Let’s start with the most important fact: there is no such thing as an edible bread roll here, much to my chagrin. Well, I certainly could get some, at Whole Foods in San Antonio, 55 miles away. 😉 More about bread in another, upcoming posting, and now back again to the subject at hand, breakfast.
For a long time my standard fare for breakfast has been cereals. There’s quite a palatable and nutritious choice here in the US. My favourites are: Granola [Ancient Grains] and/or Oatmeal Squares. I can get both at Costco’s in San Antonio. But Kellogg’s does quite acceptable cereals, too. I certainly like their . I always have my cereals with milk and Maple Brown SugarMrs. Butterworth syrup, or, if I’m in a luxurious mood, with real Maple syrup.
I’ve given up on other kinds of cereals, especially the cornflake-type ones, since together with milk they get soggy (nearly) immediately. Sometime I “improve” my cereals with dried prunes and/or raisins.
As mentioned above: my breakfast nowadays does not always have cereals any more. Sometimes I have a sandwich – well, what we’d call “Butterbrot” in Germany, not a “regular” American sandwich. That is, if we’ve been to San Antonio and have got a “good” kind of bread there. Cold cuts as in Germany are unfortunately not to be had here, and thus I have cheese with my bread, or, sometimes, fried bacon. But I prefer toast, even if what you get here is not as good as the bread, with my bacon. I also quite often have preserves on my toast.

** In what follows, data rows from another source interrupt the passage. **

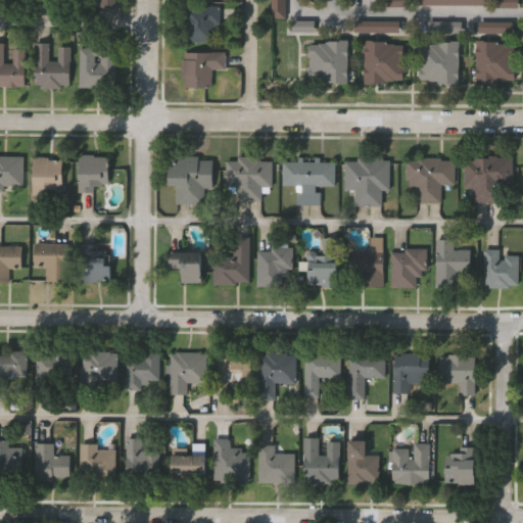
[(273,0),(287,0),(287,17),(273,16),(273,0)]
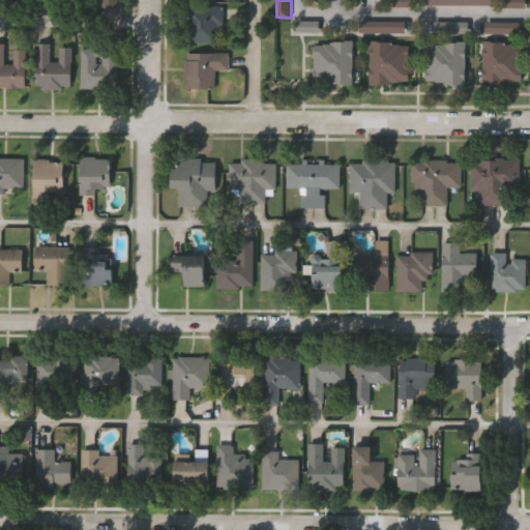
[(224,42),(189,42),(189,6),(224,6),(224,42)]
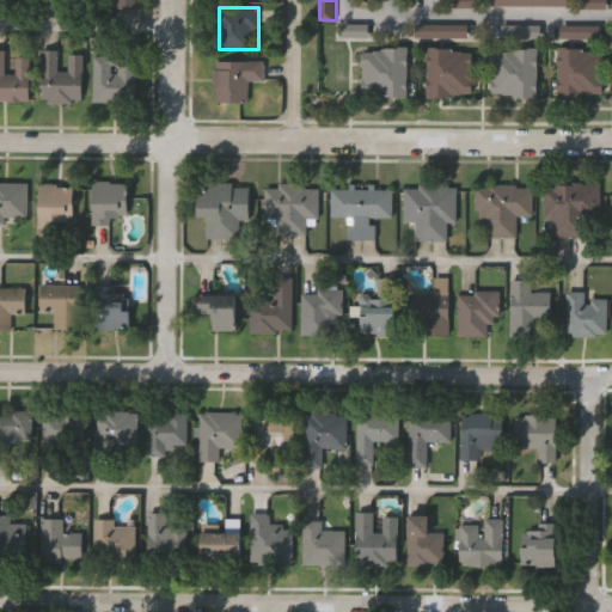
[(416,24),(467,24),(467,37),(416,36),(416,24)]
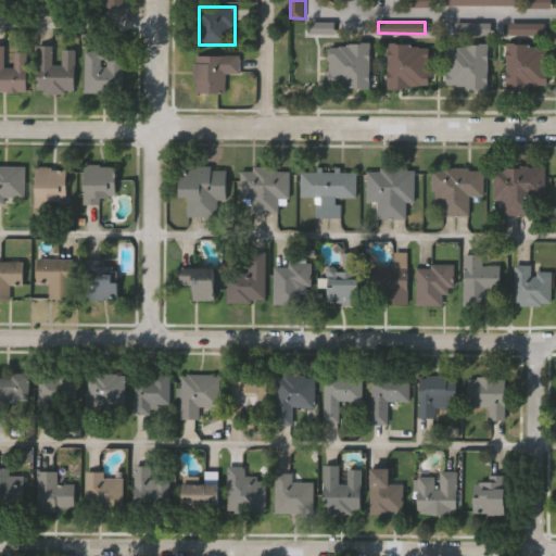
[(455,22),(491,22),(491,34),(455,34),(455,22)]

As hinted at when I mentioned fried bacon: sometimes – if I’m up to that much work 😉 early in the morning – I cook something for breakfast. Scrambled eggs with fried bacon is my preferred choice then. I need to be careful, though, with my cholesterol level. But as far as fried bacon is concerned I’ve learned from Mary: first of all I fry it very crisp, then I let the fat drip off, and finally I even dab it off with kitchen tissue. And as far as the (scrambled) eggs are concerned, I don’t use real eggs laid by chickens, but “eggbeaters“, that fluid stuff made 99% of egg whites. It looks yellow like egg and it tastes like egg, but it doesn’t have any cholesterol: ideal for me. the only disadvantage: as it is a liquid mass it cannot be made into fried eggs, only into scrambled ones.
What I also cook for breakfast: well, there’s home-made breakfast tacos that come to mind. What I mostly do is bacon-and-bean tacos, sometimes also with chili. I’ve also hash browns and Kaiserschmarrn as well as fried sausage patties.
And not to forget: once in a while Mary cooks pancakes. Those, especially with real Maple syrup, are delicacies of course!
What remains to be said: coffee is an essential part of my breakfast. A breakfast without food is possible, but without coffee?! No way! Unthinkable!
Breakfast in a restaurant, as many people here in the US have it, is something we only do while travelling, and then only if the motel we’re staying at doesn’t offer a good breakfast or none at all. The I like to have breakfast at a Denny’s or, even better, at a rest stop for truckers. There I can eat everything that my heart craves… and makes my body fat! 😉 Come to think of it, sometimes – but not very often recently – we’ve been to IHoP [International House of Pancakes] for breakfast when shopping in San Antonio.